Нотариус вышел, но они с женой ничего не успели сказать друг другу, как распахнулась дверь и появилась каталка, позади которой шествовали сестра и няня.

— А мы за вами. Поедем на рентген…

Качнов никак не мог дождаться операции и очень надеялся на сегодняшний обход. Он был совершенно здоров, и ему было тяжко находиться среди измученных, страдающих людей. Красивый, атлетически сложенный человек, у которого к тому же ничего не болит, он даже раздражал окружающих.

Но Качнов отнюдь не чувствовал себя здоровым. Он хотел бы все забыть, но ничто не забывалось — душа была тяжело ранена. Он и в баню не мог пойти без того, чтоб вокруг него не собралась толпа. И теперь его удивляло не то, что он решился оперироваться, а то, что так долго терпел и страдал.

Когда он пришел в клинику, его осмотрел ассистент профессора Кулагина — Горохов.

— И давно это вас так разукрасили? — спросил он.

— Давно, — буркнул Качнов.

Действительно, это было давно.

…Десятилетним ребенком, в самый разгар войны, Саньку Качнова угнали в так называемый спортивный лагерь для пленных детей — Б а р т е н ш т а й н, и, как десятки других, он попал в руки «граверов», тоже из числа заключенных. На мальчишеских телах они накалывали узоры — каждому другой. Рисунки были заготовлены художниками — любовные сценки, охота, лесной пейзаж…

Потом татуированных забирали в другие лагеря. На их место приходили новые. Но Санька был очень слаб и потому задержался в Бартенштайне.

Ему было тошно, несмотря на сытную еду и кинофильмы. Он завидовал воробьям и ласточкам, которые свободно перелетали через высокий каменный забор.

Однажды он забрался на крышу сарая за мячом и услышал разговор двух надзирателей-уголовников — Крепыша и Боксера.

— Восемнадцатую группу будем готовить к пятнице, — сказал Боксер. — Они совсем уже созрели.

— Почему так скоро? Им сроку еще месяц и двое суток. Что-нибудь слышно?

— Ничего не слышно.

— Это ж надо додуматься! — сказал Крепыш. — Сумочки, переплетики — и все из ихней кожи!

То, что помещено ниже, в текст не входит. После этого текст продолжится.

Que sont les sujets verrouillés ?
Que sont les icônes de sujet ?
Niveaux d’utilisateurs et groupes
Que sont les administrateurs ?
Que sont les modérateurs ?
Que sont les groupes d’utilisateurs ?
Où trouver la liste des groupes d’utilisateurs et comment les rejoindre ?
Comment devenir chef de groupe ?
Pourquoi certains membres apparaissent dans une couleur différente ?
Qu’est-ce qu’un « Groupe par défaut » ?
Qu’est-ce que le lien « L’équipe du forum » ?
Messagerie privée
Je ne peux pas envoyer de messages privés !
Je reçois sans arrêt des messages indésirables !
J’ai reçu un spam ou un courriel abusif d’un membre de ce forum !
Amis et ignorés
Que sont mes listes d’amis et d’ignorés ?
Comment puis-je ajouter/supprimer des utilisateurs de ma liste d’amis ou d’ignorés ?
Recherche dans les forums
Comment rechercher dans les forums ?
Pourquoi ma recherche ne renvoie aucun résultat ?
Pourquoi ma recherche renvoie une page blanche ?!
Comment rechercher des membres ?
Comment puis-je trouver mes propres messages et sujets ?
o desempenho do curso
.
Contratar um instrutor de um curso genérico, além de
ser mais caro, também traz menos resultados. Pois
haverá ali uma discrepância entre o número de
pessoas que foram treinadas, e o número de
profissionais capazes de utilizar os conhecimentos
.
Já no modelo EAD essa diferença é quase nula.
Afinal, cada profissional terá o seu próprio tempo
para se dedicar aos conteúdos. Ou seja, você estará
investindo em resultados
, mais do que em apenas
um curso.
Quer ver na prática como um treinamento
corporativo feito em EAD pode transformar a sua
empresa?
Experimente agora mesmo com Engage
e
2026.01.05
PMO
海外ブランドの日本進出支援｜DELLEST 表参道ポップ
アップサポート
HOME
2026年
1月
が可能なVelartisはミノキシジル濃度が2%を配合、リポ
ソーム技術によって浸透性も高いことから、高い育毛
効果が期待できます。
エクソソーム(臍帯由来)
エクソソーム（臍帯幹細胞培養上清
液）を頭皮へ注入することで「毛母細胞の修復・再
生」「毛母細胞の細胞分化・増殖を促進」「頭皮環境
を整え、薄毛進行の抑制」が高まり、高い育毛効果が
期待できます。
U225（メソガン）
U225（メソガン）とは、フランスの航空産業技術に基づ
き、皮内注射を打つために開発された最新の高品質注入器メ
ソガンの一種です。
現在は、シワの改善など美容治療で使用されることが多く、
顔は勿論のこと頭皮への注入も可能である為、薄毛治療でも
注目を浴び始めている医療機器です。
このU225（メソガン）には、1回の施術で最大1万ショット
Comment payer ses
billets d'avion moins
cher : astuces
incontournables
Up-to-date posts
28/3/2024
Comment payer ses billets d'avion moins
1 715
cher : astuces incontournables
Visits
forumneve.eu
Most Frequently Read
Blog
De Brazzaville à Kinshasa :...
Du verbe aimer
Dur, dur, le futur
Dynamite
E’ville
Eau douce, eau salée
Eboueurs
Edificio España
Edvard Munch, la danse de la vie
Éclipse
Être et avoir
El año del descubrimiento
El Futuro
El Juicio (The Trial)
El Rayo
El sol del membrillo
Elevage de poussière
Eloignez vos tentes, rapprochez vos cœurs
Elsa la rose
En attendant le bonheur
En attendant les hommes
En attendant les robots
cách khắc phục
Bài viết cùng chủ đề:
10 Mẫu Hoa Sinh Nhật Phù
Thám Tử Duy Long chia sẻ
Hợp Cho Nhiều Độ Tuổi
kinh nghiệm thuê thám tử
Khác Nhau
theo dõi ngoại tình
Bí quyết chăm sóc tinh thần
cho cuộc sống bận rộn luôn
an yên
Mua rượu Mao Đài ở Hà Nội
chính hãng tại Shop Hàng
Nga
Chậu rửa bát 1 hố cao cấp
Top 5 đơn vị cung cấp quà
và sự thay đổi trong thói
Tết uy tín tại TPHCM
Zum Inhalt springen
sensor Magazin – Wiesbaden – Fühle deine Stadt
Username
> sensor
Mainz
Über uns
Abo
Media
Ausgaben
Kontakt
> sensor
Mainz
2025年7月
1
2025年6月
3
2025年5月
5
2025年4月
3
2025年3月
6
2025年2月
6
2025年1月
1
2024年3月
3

— Хватит болтать! Давай корми, иначе только на помойку ихняя кожа пригодится. Больно дохлых привозят.

Когда мальчик, сдерживая себя изо всех сил, спустился во двор, сердце его то билось часто-часто, то вдруг замирало. Его же скоро отправят! Говорили — в другой лагерь, а теперь, оказывается, сумочки и переплетики…

Он проплакал всю ночь, с головой укрывшись одеялом.

А потом выпал счастливый случай. Лагерь разбомбила авиация, мало кто уцелел. А он уцелел. И бежал.

Конечно, по сравнению с другими Качнов здоров. Над ним посмеиваются, кое-кто, возможно, и не верит в этот Бартенштайн, просто считают его бандитом-уголовником или морячком-прохиндеем. Но если бы они знали, как страстно хочется ему освободиться наконец от поруганной кожи и от того, о чем она постоянно ему напоминает.

Разные, очень разные люди, как бога, ждали профессора Кулагина, пока не спеша, со спокойным достоинством, он в сопровождении Горохова и Крупиной обходил палату за палатой.